Stone is a special surface used in many varying locations within the home. Vanessa elaborates on its versatile and diverse uses

Getting stoned!

Stone is a special surface used in many varying locations within the home. Versatile and diverse, it is a favourite in the bathroom and kitchen as a fixed surface on counters, vanity tops, tabletops, desktops, shelvings, fire surrounds as well as walls and floor tiles. You may think that stone is only a natural product but in recent years there have been a number of reconstituted alternatives manufactured to look like the real thing. This man-made stone can have a variety of additions – such as mirror and coloured glass beads – incorporated into it during the mixing process to create different effects.

The stone you choose will be an expensive investment, at times, but it often serves as the focal point in many rooms – for example, on a large kitchen island or all over the walls in a bathroom. I often use it to liven up shabby furniture by replacing worktop surfaces and handles. When choosing one, make sure you consider the type of products and chemicals that will be around it to keep the surface damage free. Check the porosity and the durability as heavy objects will sit on top of it. When you’ve decided on the specification, choose the finish; for instance, polished or honed, and finally the thickness; the weight for the carcass it will rest upon and edging profiles before looking at colour options.

With so much choice, it’s advisory to understand the different benefits each product provides. The performance of both natural and man-made will vary depending on the environment so choose carefully and follow strict care guideline to achieve a traditional, contemporary or rustic look that will perform for many years.

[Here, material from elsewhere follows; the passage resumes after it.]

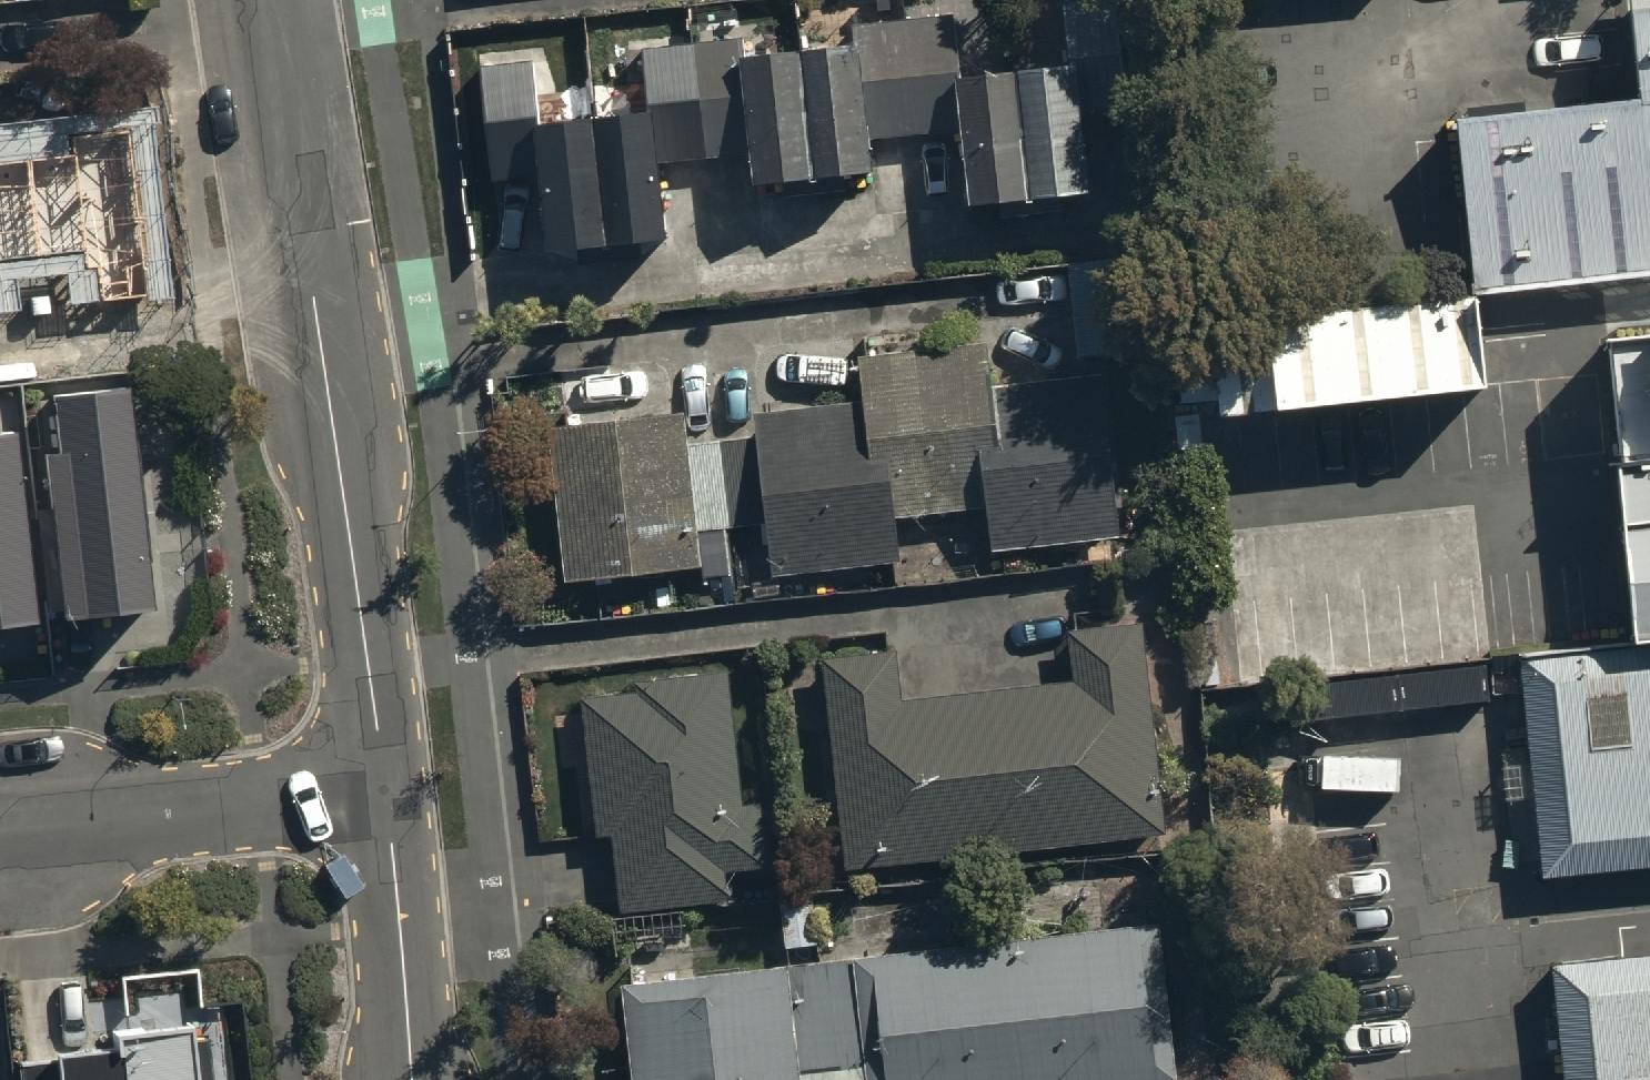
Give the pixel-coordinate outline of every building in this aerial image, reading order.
[(1649,247),(1649,0),(1627,0),(1635,89),(1454,106),(1468,264),(1649,247)] [(971,210),(1030,204),(1016,78),(962,84),(955,17),(853,27),(855,50),(806,55),(819,182),(876,176),(872,141),(963,131),(971,210)] [(644,51),(652,118),(599,124),(613,251),(670,245),(661,165),(752,155),(756,189),(816,182),(802,56),(747,62),(744,40),(644,51)] [(596,124),(543,130),(535,62),(481,68),(494,184),(542,178),(550,256),(610,249),(596,124)] [(1078,71),(1022,76),(1034,203),(1091,197),(1078,71)] [(98,266),(102,303),(147,298),(127,129),(70,135),(72,153),(0,161),(0,277),(98,266)] [(1160,251),(1063,257),(1069,353),(1166,347),(1160,251)] [(1482,383),(1473,285),(1205,311),(1214,409),(1482,383)] [(1603,315),(1615,450),(1649,447),(1649,311),(1603,315)] [(860,360),(865,402),(756,415),(759,440),(689,448),(685,416),(551,431),(569,585),(703,570),(699,534),(769,526),(775,580),(902,565),(897,521),(989,510),(994,554),(1123,539),(1104,378),(994,390),(989,346),(860,360)] [(131,387),(54,396),(61,455),(46,456),(66,622),(159,610),(131,387)] [(0,433),(0,630),(41,625),(19,431),(0,433)] [(898,654),(824,662),(848,873),(1168,838),(1145,625),(1071,633),(1077,684),(903,704),(898,654)] [(1523,662),(1545,873),(1649,863),(1649,649),(1523,662)] [(754,697),(733,699),(731,676),(638,685),(639,695),(585,701),(599,840),(614,839),(622,915),(733,904),(730,875),(772,871),(754,697)] [(820,941),(814,898),(778,903),(784,946),(820,941)] [(870,1079),(1180,1079),(1162,927),(856,963),(870,1079)] [(1546,961),(1559,1079),(1649,1079),(1649,950),(1546,961)] [(636,1079),(804,1079),(792,970),(626,988),(636,1079)] [(20,1066),(22,1079),(202,1079),(196,1026),(114,1035),(117,1055),(20,1066)]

For kitchen worktops, much of the reconstituted stone is hygienic with 99%-bacteria proof now being the norm. The man-made worktops are also almost impossible to break so they work really well for heavy-duty family use as well as rental properties.

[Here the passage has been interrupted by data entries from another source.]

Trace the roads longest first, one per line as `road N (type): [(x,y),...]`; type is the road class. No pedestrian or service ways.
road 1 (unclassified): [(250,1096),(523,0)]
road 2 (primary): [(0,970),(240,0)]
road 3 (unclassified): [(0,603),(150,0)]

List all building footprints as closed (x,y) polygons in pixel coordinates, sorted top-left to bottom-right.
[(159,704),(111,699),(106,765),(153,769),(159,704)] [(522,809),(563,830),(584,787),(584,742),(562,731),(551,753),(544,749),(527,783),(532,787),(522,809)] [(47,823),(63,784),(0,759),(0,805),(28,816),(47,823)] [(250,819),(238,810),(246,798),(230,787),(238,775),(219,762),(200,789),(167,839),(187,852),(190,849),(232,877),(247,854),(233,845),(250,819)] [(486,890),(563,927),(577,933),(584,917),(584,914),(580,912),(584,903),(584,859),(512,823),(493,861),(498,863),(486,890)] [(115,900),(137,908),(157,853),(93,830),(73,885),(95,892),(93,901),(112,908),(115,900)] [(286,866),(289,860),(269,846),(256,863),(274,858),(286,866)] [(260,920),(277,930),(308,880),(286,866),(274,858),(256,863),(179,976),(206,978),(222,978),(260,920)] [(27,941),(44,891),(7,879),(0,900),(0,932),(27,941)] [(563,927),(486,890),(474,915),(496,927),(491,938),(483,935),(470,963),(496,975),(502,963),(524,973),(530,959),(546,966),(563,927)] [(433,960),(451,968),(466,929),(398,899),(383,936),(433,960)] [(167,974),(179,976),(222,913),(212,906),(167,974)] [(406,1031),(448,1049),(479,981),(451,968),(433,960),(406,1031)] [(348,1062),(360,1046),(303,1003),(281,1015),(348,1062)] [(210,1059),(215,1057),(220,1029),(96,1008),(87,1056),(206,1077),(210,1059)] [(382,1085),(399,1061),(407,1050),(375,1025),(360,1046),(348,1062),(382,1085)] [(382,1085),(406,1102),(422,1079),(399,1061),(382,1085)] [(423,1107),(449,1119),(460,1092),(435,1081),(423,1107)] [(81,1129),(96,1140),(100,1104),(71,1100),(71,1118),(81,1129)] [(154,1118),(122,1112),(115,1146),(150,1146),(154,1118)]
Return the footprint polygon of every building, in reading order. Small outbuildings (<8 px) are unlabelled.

Choosing the finish is also extremely important. If you are overlooking large glass windows, it’s always best to avoid a gloss finish as it will show every speck of dust, instead, try a matt orange-peel finish.

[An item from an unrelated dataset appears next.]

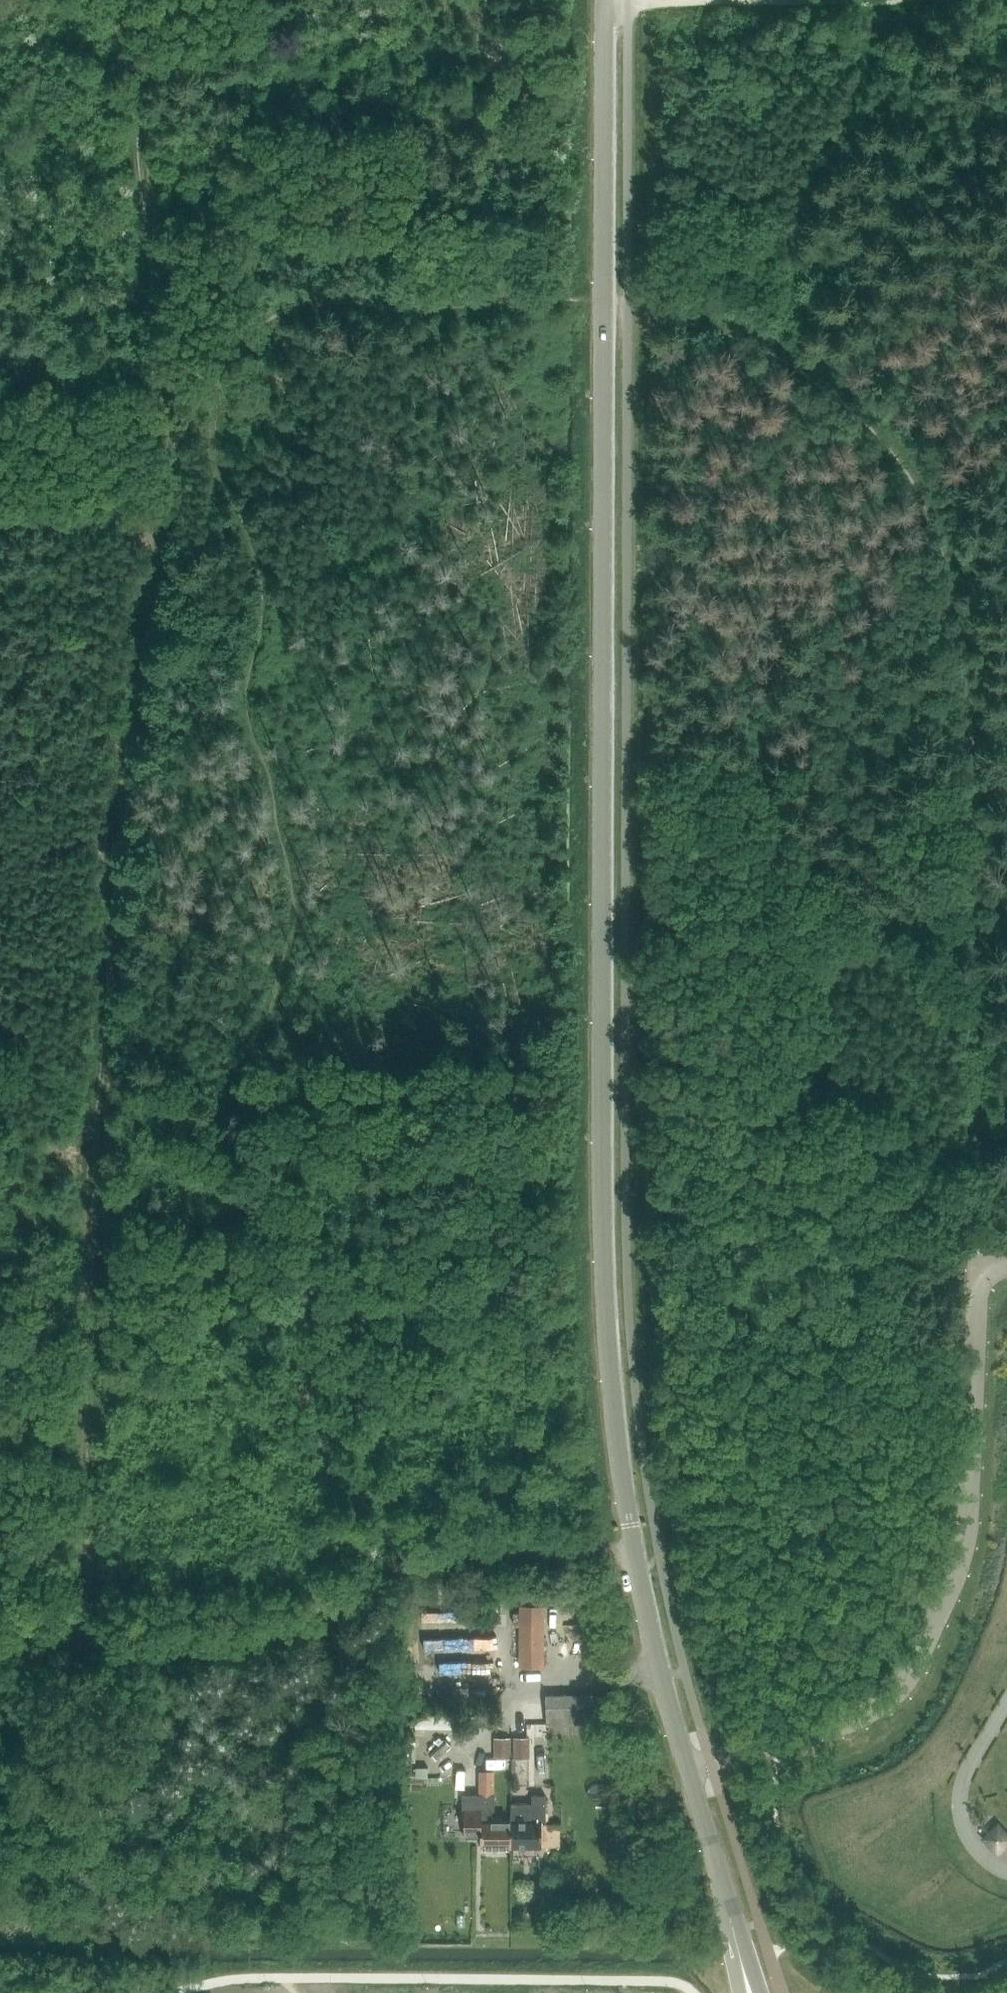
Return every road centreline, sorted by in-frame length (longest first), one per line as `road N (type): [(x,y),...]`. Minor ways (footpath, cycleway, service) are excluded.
road 1 (unclassified): [(734,1933),(654,1649),(608,1343),(601,1068),(604,0)]
road 2 (track): [(89,1652),(87,1313),(96,1126),(164,522),(164,437),(121,0)]
road 3 (track): [(978,1266),(970,765),(933,514),(895,451),(773,349),(718,327),(631,310)]
road 4 (track): [(0,1655),(258,1641),(429,1558),(635,1553)]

If cost is the key decision factor, there is not much difference between the two; it truly is taste and function that should drive your decision. The technology and research invested in these new stone worktops and panels are strong enough to clad a building’s exterior, sustaining the natural elements.

Soon you will be able to buy a worktop and the hob will no longer be a separate appliance; it will be built into the stone like a hologram with moveable features, like your images on an iPad. You will be able to pull it form one location to another with your fingertips.